◆ Stored data entries
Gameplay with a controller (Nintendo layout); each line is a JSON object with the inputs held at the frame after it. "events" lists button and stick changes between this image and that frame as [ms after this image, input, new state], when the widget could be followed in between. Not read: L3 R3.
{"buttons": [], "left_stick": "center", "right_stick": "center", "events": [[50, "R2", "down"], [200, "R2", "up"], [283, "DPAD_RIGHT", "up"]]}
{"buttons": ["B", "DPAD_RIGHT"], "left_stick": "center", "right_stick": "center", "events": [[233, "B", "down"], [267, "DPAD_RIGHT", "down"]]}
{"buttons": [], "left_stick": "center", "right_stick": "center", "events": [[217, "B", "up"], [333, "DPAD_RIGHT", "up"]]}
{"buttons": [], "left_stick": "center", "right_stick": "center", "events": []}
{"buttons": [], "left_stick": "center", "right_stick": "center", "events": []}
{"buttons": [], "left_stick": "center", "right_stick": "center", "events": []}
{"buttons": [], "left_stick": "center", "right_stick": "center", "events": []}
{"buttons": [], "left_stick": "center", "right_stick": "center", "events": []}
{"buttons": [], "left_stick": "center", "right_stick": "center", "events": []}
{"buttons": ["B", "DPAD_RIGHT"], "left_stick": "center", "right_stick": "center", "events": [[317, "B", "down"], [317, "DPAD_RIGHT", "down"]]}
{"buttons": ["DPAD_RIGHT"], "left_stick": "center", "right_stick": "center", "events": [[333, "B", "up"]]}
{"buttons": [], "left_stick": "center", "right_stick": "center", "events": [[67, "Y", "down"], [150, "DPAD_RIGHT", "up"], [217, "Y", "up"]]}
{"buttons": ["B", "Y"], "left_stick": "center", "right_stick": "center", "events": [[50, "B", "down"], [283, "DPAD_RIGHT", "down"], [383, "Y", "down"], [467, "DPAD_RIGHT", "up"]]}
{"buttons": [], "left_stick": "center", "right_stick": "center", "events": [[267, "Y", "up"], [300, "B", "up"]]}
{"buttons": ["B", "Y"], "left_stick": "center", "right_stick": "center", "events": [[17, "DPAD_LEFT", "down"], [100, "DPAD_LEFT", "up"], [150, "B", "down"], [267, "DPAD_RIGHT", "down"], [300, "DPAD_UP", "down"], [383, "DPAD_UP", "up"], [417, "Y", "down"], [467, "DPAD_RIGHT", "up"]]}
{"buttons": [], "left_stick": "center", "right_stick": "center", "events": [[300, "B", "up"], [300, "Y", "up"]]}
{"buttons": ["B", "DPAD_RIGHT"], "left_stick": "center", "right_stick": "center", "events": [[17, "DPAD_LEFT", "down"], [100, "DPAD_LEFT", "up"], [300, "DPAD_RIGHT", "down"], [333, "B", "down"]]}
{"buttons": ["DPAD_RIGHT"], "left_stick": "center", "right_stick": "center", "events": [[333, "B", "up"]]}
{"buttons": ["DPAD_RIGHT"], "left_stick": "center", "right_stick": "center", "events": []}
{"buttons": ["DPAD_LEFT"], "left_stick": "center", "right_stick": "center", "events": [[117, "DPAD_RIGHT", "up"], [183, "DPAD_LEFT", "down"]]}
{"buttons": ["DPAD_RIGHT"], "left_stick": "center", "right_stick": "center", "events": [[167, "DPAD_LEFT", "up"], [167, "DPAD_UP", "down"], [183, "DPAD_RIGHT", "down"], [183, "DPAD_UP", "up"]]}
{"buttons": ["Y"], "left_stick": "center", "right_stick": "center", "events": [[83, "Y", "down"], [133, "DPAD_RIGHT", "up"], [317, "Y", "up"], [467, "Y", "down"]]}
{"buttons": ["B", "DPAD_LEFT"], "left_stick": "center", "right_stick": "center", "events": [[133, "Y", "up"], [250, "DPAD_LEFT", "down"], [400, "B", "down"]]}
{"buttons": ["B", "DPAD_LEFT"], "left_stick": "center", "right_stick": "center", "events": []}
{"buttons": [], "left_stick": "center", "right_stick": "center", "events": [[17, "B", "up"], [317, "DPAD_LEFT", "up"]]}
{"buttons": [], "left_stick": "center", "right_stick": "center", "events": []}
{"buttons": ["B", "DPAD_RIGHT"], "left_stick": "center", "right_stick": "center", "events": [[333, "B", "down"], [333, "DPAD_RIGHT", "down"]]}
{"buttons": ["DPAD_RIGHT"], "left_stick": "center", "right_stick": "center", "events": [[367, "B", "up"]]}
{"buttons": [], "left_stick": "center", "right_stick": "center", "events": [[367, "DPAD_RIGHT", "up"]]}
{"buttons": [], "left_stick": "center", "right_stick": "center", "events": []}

◆ Action item
Wherever the string "down" occurs in the records above, copy that line.

◆ Result below
{"buttons": [], "left_stick": "center", "right_stick": "center", "events": [[50, "R2", "down"], [200, "R2", "up"], [283, "DPAD_RIGHT", "up"]]}
{"buttons": ["B", "DPAD_RIGHT"], "left_stick": "center", "right_stick": "center", "events": [[233, "B", "down"], [267, "DPAD_RIGHT", "down"]]}
{"buttons": ["B", "DPAD_RIGHT"], "left_stick": "center", "right_stick": "center", "events": [[317, "B", "down"], [317, "DPAD_RIGHT", "down"]]}
{"buttons": [], "left_stick": "center", "right_stick": "center", "events": [[67, "Y", "down"], [150, "DPAD_RIGHT", "up"], [217, "Y", "up"]]}
{"buttons": ["B", "Y"], "left_stick": "center", "right_stick": "center", "events": [[50, "B", "down"], [283, "DPAD_RIGHT", "down"], [383, "Y", "down"], [467, "DPAD_RIGHT", "up"]]}
{"buttons": ["B", "Y"], "left_stick": "center", "right_stick": "center", "events": [[17, "DPAD_LEFT", "down"], [100, "DPAD_LEFT", "up"], [150, "B", "down"], [267, "DPAD_RIGHT", "down"], [300, "DPAD_UP", "down"], [383, "DPAD_UP", "up"], [417, "Y", "down"], [467, "DPAD_RIGHT", "up"]]}
{"buttons": ["B", "DPAD_RIGHT"], "left_stick": "center", "right_stick": "center", "events": [[17, "DPAD_LEFT", "down"], [100, "DPAD_LEFT", "up"], [300, "DPAD_RIGHT", "down"], [333, "B", "down"]]}
{"buttons": ["DPAD_LEFT"], "left_stick": "center", "right_stick": "center", "events": [[117, "DPAD_RIGHT", "up"], [183, "DPAD_LEFT", "down"]]}
{"buttons": ["DPAD_RIGHT"], "left_stick": "center", "right_stick": "center", "events": [[167, "DPAD_LEFT", "up"], [167, "DPAD_UP", "down"], [183, "DPAD_RIGHT", "down"], [183, "DPAD_UP", "up"]]}
{"buttons": ["Y"], "left_stick": "center", "right_stick": "center", "events": [[83, "Y", "down"], [133, "DPAD_RIGHT", "up"], [317, "Y", "up"], [467, "Y", "down"]]}
{"buttons": ["B", "DPAD_LEFT"], "left_stick": "center", "right_stick": "center", "events": [[133, "Y", "up"], [250, "DPAD_LEFT", "down"], [400, "B", "down"]]}
{"buttons": ["B", "DPAD_RIGHT"], "left_stick": "center", "right_stick": "center", "events": [[333, "B", "down"], [333, "DPAD_RIGHT", "down"]]}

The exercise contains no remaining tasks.